• Your goal:
Copy the weekly roundup article from "27 Mar 2020" to "from this week.", swapping "pandemic" for "crisis".

═══ Source text

The Week Here: The Pivot

27 Mar 2020

Is there an upside to a pandemic? What happens when we view this as an opportunity for businesses to build their resilience, and for communities to band together? Amy Tai lays down the need-to-knows from this week.

As slow as the general public has been to heed government advice, those who are fortunate enough to stay at home have swiftly adapted in ways to be expected of Millenials: we are streaming live, conferencing on Zoom, and virtually speed dating on Houseparty. We’re walking dogs with drones. Rona memes abound.

One of the hardest-hit industries, hospitality, has overnight adopted new operating models made possible by the temporary lifting of regulations. The UK has cut through the red tape preventing restaurants from dispatching takeaways, enabling 3,000 restaurants to sign up with Deliveroo, while cash-haemorrhaging bars and restaurants in New York are taking advantage of relaxed liquor laws and selling bottled cocktails to go.

The US Senate just approved the largest economic rescue package in modern history, which has Americans asking: “Where’s my check?” The answer is it might not arrive for another four months. Meanwhile, self-employed workers in the UK were trying to figure out how they could live on £94.25 a week, until the government’s recent announcement that it would raise the level of financial aid to that of salaried employees. A collective sigh of relief was audible in the London borough of Hackney, where one in six workers are self-employed.

══════
═══ Provided records

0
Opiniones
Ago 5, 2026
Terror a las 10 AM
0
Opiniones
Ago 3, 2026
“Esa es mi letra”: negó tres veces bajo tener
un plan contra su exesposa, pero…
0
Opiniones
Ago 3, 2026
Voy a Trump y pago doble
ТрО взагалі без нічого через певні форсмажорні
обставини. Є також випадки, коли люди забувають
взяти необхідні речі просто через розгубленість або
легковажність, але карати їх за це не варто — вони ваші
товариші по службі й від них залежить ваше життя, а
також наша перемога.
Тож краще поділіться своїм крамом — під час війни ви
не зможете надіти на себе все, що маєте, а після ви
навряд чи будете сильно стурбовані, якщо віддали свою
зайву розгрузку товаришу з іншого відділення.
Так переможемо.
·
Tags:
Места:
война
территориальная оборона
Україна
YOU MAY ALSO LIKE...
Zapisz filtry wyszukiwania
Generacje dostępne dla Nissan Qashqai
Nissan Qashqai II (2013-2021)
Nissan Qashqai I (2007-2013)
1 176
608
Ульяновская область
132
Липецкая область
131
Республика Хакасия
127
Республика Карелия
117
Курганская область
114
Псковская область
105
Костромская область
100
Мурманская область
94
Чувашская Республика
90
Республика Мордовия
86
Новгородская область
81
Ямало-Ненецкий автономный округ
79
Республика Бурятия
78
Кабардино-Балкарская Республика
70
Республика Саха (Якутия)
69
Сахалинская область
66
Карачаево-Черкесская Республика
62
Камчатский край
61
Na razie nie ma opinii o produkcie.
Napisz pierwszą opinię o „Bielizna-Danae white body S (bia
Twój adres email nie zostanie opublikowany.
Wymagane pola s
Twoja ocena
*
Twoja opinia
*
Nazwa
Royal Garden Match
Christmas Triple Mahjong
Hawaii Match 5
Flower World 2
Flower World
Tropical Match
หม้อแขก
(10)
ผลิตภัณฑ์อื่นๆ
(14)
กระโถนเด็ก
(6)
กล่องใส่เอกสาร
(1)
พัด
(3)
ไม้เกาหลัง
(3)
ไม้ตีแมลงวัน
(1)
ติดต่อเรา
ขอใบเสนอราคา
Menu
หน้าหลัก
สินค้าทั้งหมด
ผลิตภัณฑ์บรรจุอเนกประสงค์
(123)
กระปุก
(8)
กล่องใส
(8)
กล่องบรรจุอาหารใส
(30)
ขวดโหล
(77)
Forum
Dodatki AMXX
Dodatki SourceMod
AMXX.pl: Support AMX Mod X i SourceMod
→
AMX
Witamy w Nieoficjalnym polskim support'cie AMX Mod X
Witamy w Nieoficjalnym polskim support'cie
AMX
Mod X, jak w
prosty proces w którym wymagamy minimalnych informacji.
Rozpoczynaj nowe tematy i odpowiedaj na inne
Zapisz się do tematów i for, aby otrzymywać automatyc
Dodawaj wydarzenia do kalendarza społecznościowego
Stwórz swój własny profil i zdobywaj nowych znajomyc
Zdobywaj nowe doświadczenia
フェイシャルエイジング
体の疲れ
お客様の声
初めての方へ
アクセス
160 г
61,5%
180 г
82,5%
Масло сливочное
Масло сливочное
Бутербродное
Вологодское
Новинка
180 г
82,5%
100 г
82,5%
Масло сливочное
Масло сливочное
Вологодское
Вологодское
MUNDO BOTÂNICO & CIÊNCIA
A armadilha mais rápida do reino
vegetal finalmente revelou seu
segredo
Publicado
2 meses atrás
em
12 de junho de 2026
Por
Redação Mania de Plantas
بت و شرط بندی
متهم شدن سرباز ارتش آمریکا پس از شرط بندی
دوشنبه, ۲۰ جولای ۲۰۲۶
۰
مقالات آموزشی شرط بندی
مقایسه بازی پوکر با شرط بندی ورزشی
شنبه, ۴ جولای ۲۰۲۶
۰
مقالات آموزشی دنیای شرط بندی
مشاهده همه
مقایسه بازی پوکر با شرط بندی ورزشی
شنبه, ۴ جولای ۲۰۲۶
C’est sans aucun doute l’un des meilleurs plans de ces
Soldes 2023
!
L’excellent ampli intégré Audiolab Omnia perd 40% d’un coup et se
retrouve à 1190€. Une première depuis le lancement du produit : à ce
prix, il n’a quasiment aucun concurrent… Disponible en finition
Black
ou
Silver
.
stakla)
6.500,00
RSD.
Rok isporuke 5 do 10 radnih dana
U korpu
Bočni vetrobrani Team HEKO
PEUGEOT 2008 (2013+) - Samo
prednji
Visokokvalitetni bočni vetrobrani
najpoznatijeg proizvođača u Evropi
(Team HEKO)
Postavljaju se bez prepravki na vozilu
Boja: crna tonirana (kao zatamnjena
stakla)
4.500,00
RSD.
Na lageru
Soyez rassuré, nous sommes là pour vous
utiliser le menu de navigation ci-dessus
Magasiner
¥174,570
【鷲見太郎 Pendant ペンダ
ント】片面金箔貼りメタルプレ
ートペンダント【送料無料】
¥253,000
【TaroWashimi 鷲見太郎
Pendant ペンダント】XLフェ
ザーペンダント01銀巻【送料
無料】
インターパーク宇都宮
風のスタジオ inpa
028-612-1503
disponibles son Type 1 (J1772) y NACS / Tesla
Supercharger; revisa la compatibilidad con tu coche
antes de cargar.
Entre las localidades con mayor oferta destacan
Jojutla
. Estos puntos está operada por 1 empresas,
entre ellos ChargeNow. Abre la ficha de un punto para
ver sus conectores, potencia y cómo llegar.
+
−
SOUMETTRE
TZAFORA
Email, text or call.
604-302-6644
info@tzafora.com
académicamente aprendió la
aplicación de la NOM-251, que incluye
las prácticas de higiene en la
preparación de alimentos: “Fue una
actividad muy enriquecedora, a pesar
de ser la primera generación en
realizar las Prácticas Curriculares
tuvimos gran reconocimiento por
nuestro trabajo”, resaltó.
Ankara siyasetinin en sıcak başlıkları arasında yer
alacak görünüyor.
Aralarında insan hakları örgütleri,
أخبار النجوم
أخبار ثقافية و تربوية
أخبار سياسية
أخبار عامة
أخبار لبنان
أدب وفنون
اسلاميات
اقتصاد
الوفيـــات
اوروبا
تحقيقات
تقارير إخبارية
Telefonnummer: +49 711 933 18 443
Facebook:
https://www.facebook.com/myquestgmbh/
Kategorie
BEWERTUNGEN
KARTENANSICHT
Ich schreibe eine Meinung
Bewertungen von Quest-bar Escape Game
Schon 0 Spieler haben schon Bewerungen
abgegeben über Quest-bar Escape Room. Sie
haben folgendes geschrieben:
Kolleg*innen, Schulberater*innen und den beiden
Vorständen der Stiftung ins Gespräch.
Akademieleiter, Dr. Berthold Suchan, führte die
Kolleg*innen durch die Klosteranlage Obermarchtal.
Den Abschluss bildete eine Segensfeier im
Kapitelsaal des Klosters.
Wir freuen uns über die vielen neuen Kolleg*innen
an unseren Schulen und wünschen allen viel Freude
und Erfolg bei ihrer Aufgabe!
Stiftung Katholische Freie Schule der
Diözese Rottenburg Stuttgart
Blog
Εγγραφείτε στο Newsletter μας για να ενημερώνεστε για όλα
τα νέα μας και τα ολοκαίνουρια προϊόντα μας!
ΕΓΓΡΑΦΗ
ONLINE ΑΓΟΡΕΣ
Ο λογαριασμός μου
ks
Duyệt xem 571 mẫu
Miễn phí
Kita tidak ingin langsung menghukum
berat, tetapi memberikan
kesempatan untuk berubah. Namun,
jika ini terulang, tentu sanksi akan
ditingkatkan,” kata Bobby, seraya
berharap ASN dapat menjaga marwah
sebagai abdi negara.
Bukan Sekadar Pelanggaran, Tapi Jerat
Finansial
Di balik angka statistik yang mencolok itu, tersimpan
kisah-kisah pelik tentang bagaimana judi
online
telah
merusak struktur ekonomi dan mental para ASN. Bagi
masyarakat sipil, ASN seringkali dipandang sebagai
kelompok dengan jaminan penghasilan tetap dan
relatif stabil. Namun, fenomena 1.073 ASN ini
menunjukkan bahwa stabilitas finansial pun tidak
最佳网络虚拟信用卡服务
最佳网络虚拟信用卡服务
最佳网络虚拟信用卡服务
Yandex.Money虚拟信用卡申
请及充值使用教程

══════

• Answer section:
27 Mar 2020

Is there an upside to a crisis? What happens when we view this as an opportunity for businesses to build their resilience, and for communities to band together? Amy Tai lays down the need-to-knows from this week.